Anlässlich des Gedenktages der Bundesrepublik Deutschland an die Opfer des Nationalsozialismus habe ich heute die Gedenkveranstaltung in der Gedenkstätte KZ Lichtenburg Prettin besucht.
Dieser Gedenktag ist von großer Bedeutung, weil er uns daran erinnert, dass die Verbrechen des Nationalsozialismus niemals vergessen werden dürfen. Das Erinnern an die Opfer ist nicht nur ein Zeichen des Respekts und der Menschlichkeit, sondern auch eine Mahnung für unsere Gegenwart und Zukunft: Demokratie, Freiheit und Menschenrechte sind nicht selbstverständlich und müssen immer wieder verteidigt werden.
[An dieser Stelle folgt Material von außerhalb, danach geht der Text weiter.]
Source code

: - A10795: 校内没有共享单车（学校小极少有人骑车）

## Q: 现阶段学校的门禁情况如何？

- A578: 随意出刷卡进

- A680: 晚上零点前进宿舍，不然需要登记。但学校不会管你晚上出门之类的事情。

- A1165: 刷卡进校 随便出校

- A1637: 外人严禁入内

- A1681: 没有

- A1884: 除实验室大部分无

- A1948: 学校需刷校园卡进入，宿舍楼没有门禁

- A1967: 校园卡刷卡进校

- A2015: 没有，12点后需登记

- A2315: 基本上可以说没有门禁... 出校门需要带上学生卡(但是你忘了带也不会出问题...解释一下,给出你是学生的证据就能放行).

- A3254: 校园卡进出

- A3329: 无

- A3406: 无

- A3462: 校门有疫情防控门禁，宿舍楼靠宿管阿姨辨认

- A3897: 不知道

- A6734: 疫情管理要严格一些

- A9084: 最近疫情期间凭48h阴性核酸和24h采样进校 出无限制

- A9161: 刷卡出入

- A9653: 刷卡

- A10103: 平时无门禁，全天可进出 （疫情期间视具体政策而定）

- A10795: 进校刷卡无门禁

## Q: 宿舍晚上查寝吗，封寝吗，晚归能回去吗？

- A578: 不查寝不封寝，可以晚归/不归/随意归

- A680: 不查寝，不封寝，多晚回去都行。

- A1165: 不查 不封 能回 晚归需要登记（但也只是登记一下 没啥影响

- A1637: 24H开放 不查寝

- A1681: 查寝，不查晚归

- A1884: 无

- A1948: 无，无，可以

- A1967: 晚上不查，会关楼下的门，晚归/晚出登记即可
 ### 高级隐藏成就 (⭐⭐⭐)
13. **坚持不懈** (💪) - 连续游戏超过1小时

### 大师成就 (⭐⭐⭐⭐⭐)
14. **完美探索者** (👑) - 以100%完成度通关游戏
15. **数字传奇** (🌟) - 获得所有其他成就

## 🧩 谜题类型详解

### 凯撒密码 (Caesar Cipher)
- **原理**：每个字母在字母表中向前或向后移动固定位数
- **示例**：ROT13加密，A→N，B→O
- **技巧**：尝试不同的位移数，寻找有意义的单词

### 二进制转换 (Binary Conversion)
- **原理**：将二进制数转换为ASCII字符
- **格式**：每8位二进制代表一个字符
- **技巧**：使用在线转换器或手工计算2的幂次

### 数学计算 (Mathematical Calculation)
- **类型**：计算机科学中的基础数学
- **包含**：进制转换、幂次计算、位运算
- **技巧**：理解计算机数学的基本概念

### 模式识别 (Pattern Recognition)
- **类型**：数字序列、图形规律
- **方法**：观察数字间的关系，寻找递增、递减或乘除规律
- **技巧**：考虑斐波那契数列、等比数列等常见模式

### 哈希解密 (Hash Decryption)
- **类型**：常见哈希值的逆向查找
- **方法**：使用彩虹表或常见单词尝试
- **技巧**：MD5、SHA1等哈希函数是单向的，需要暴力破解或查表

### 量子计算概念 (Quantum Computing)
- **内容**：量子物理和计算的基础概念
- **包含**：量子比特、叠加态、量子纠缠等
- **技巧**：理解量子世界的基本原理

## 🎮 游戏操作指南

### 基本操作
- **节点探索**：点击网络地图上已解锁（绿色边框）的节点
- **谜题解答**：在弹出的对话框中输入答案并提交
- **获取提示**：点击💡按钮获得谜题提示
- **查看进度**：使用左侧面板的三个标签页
In diesem Jahr stand der nach umfassenden Bauarbeiten wieder zugängliche ehemalige Strafbunker im Mittelpunkt – ein Ort, an dem die Gefangenen im KZ Lichtenburg physischen und psychischen Terror durch das SS-Personal erleiden mussten. Die dazugehörigen Quellen machen diese Gewalterfahrungen auf eindrückliche Weise sichtbar.
Besonders bewegend war die Uraufführung der szenischen Lesung „Hunger nach Licht und Luft“, die Schülerinnen und Schüler der 10. Jahrgangsstufe des Gymnasiums Jessen gemeinsam mit ihrer Lehrerin Cosima Schmidt entwickelt haben.
Ein Grußwort sprach Dr. Jörg Hartmann, stellvertretender Landrat des Landkreises Wittenberg.
Im Anschluss an die Gedenkstunde fand eine gemeinsame Kranzniederlegung statt – ein stiller Moment des Erinnerns und Mahnens.